◆ Work to do
1 - Rewrite the text on children's writing struggles from "In frustration, you" up to and including "willful or both.", replacing "lazy" with "tired".
2 - Extend the text on children's writing struggles, picking up after its last line.

◆ Text excerpt
■ ■ ■ ■

Posted in Brave Writer Philosophy, Homeschool Advice | Comments Off on Quick: Grab a pen!

Repairing the Damage

Repairing the damage

What do you do? You’ve been trying to teach your child to write using the curriculum that your best friend swears by. Your daughter, though, is slowly wilting under the structure, the requirements. She finds herself less and less willing to face the blank page. She says her hand hurts or she hates the topic, or she doesn’t think writing matters. She finally knuckles under and produces three paltry lines of stiff prose, not at all revealing the sparkle in her personality or her grasp of the topic.

In frustration, you tell her to try harder, you reduce the size of the project, you offer to write things down for her… nothing works. She continues to show you her unhappiness and you wonder to yourself if she’s just lazy, willful or both.

I like to say in workshops, in my writings, that writing problems are reasonable. We parents don’t really want to believe that because it would mean that there is some solution we haven’t yet thought of that will get our kids writing again. It’s almost easier for us if the problem our child is having is seen as a character flaw (then we can require things, punish, reward, or shame our kids into “behaving”). We are much more adept at moral lessons than creative writing solutions. We can lecture and model diligence, discipline, hard work, and denial of feelings much more easily than we can make meaningful suggestions about how to get that pen moving again through some writing solution.

Yet if it’s true that your child is generally cheerful (you know, apart from the normal doses of grouchiness that all kids and adults feel from time to time), listens to you reasonably well in other areas (will hop up to grab the napkins for lunch if you ask, helps you unload the groceries, doesn’t mind feeding the dog, will come when you call while at a store, etc.), and is mostly willing to do other areas of schoolwork (math pages, reading, history, handwriting), a problem with writing really can be understood to be a problem with writing (as in, writing feels overwhelming, hard, confusing, painful, stressful, or perplexing).

Rather than the moral lectures, let’s start over and help our kids tackle writing with a different strategy.

Repairing the Damage

1) Apologize for any way that you’ve not taken complaints seriously as a writing problem.

You can simply say, “I know I’ve been hard on you about writing and it occurred to me last night that you really are struggling with writing, not with self-discipline. I see how eagerly you tackle the games you play, how you willingly help me with the dishes, how you play with your siblings and try to help them have a good time. So I know you’re a great kid. I’m realizing, however, that the way we do writing in this family is not workable. I’m going to help us shift gears and figure out a new way to do writing so that it is no longer the painful torture it has been for you. I’m sorry for being so hard on you.”

2) Write down a list of complaints.

To take your child seriously, write down a list of his chief complaints about writing. Help him to be as specific as he can. Let him see you taking him seriously by making a nice long non-judgmental list. At the end, ask him to reread it to be sure you got it all down. Then sign and date it together. Let him know you take these complaints seriously and are going to do what you can to tackle each one.

3) Take a break from writing.

■ ■ ■ ■

◆ Information shown
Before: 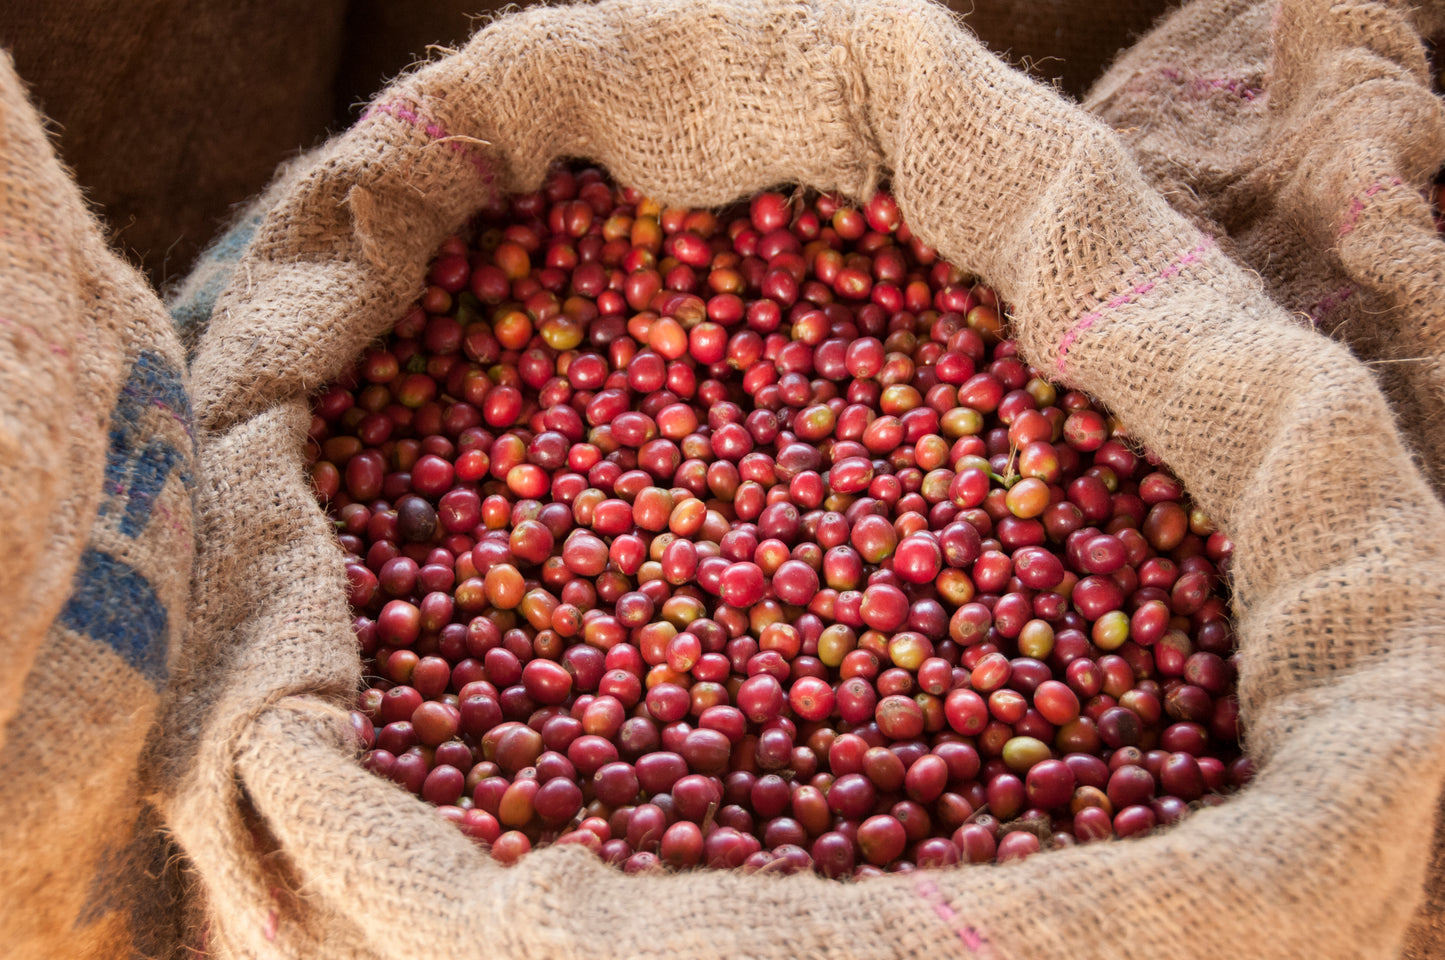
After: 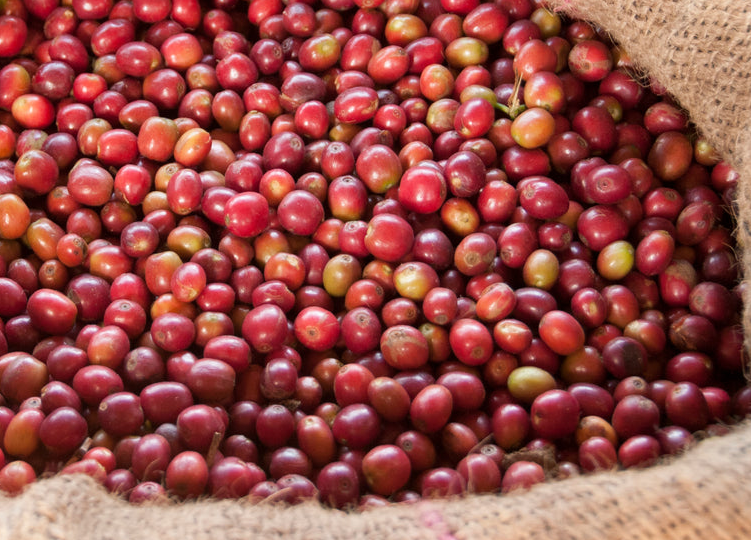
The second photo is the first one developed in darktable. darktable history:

■ ■ ■ ■

◆ Answer set
1 -
In frustration, you tell her to try harder, you reduce the size of the project, you offer to write things down for her… nothing works. She continues to show you her unhappiness and you wonder to yourself if she’s just tired, willful or both.

2 -
Together, decide that you will take a break from writing. You can determine a time length, if you like, just be sure that you don’t make it so soon as to not be meaningful. So a two day break is meaningless. But a month is more of a real break. For some kids, a month will feel too soon. I have one child who took three years off of writing. That’s right – three years! (In that time, however, he wound up doing some writing initiated by his own imagination and desire that I supported… by the end of the three years, he told me he felt ready to tackle writing again in a more systematic way.)

4) Determine whether the list includes possible learning disabilities or language processing disorders.

Here are things to think about: Does your child mostly complain about handwriting (holding the pencil, making the letters, hurting hand, tires quickly, etc.)? If that’s the case, it is possible that your child has dysgraphia or some other handwriting impediment. Does your child complain about the struggle to think of anything to say? If so, ask if that is also true in speaking. Does your child struggle to get the words out in talking? Does your child find it difficult to recite an experience or to sequence her ideas verbally? If so, the problem could be a cognitive processing issue, not a writing one. If you suspect some issue that impairs the writing process, get an evaluation done to rule out any of these problems.

5) Research writing.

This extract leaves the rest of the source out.